There’ve been an awful lot of funny Youtube videos circulating the net lately – and posted to Facebook – that depict comic dialog about marathoners, the Ironman, runners vs. cyclists, running vs. jogging, and so on. Based on some candid conversations that I’ve had with other athletes, and certainly all of the comments that the Facebook postings garner, I’d say that we’re all having a pretty good laugh. Self-deprecation has a way of doing that. 😉
As I was out on a 4-mile recovery run today, I was thinking about these videos, and the way we athletes view ourselves. We like to think we’re a bit off kilter, don’t we? Perhaps even obsessed. And you know what? Maybe we are…
But are we really any different, any more obsessed than the football fan who lives for Sundays between September and January, the guy or gal who spends $120 on a Giants jersey with a “Jacobs 27” on it, and wears it as they vociferously watch the game each week?
Are we really any different than the office hoops junkie who can recite the starting lineup of every Boston Celtics team from 1977 to the present? Are we decidely less obsessed than the Mets fan who chatters every day from December thru February about what happened during the winter meetings, the status of each players contract, and how if so-and-so was healthy all of last season they would have won the division and made the playoffs?

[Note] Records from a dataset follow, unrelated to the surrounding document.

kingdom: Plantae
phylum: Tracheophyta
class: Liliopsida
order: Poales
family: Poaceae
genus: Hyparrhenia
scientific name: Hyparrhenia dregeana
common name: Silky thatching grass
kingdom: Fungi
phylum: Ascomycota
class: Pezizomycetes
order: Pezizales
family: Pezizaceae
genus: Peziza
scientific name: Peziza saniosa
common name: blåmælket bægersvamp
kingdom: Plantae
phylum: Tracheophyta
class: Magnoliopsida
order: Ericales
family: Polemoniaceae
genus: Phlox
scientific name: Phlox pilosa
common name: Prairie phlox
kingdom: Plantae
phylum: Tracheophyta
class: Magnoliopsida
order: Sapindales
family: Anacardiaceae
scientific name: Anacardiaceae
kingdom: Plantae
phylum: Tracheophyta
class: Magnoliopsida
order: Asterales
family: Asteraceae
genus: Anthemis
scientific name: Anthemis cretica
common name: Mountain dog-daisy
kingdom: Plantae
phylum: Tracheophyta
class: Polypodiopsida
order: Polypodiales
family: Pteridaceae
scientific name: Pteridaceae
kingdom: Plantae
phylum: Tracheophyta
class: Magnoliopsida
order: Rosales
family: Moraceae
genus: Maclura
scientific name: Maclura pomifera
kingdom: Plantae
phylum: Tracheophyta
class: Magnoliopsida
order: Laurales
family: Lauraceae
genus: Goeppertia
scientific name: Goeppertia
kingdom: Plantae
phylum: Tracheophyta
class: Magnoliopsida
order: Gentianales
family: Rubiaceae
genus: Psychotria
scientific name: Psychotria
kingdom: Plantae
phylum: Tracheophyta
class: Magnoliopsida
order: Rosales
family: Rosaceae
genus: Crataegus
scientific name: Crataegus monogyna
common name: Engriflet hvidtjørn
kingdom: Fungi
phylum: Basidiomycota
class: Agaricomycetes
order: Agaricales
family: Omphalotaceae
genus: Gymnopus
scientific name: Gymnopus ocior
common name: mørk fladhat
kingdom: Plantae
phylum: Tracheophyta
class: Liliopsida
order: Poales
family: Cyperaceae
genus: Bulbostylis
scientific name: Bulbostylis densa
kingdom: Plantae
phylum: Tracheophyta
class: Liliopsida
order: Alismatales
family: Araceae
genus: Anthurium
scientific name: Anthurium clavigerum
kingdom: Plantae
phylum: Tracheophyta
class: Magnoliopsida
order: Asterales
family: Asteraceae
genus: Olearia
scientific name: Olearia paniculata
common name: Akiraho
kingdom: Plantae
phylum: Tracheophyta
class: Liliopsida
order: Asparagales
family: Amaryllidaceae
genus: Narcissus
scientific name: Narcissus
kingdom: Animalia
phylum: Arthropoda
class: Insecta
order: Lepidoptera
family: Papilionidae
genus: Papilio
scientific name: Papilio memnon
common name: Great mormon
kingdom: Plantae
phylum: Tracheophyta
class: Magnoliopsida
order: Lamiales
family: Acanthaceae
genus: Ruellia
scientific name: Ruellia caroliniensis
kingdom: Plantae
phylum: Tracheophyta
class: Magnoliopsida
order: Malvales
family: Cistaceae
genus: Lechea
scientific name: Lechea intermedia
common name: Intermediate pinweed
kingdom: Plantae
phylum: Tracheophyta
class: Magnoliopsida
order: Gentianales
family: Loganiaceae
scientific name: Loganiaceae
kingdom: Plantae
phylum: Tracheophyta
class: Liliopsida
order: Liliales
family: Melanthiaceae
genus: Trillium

You know what? These other sports fanatics are just as obsessed about their sport(s) as we are. There is no doubt in my mind. But you know what else? We’re different than they are. A lot different. And here’s how….
It’s because (with a few exceptions) we are not fans of multi-million dollar athletes. We are essentially fans of ourselves. And also of each other. We don’t live our sport vicariously thru the lives of other people on cable T.V from the cozy confines of our living room or den. We live out our sport in real life, and on real playing fields that we set our own feet upon.
And if, perchance, we find ourselves rooting for an athlete, it usually has nothing to do with winning or losing. It has to do with wanting the subject athlete to perform at their best, or do something that they have never done before, like running a greater distance. Maybe an ultramarathon, or an Ironman.
Or sometimes we’re just rooting for the athlete to have fun. Have you ever seen a Yankee fan do that, just root for Jorge Posada to have fun at his game tonight? Ha!
Because you see, our sport isn’t about winning and losing. No it’s not. It’s about self-improvement, and community, and balance, and creating good health, and a better quality of life, and so much more. And to be sure, it is about having fun.
So are we runners, cyclists, marathoners, triathletes and ultrarunners all obsessed? Quite probably. ;p
Is it anything for you to worry about? Well, I’ll leave that up to you. 😉
But one thing’s for sure: As obsessions go, it’s a pretty good one to have.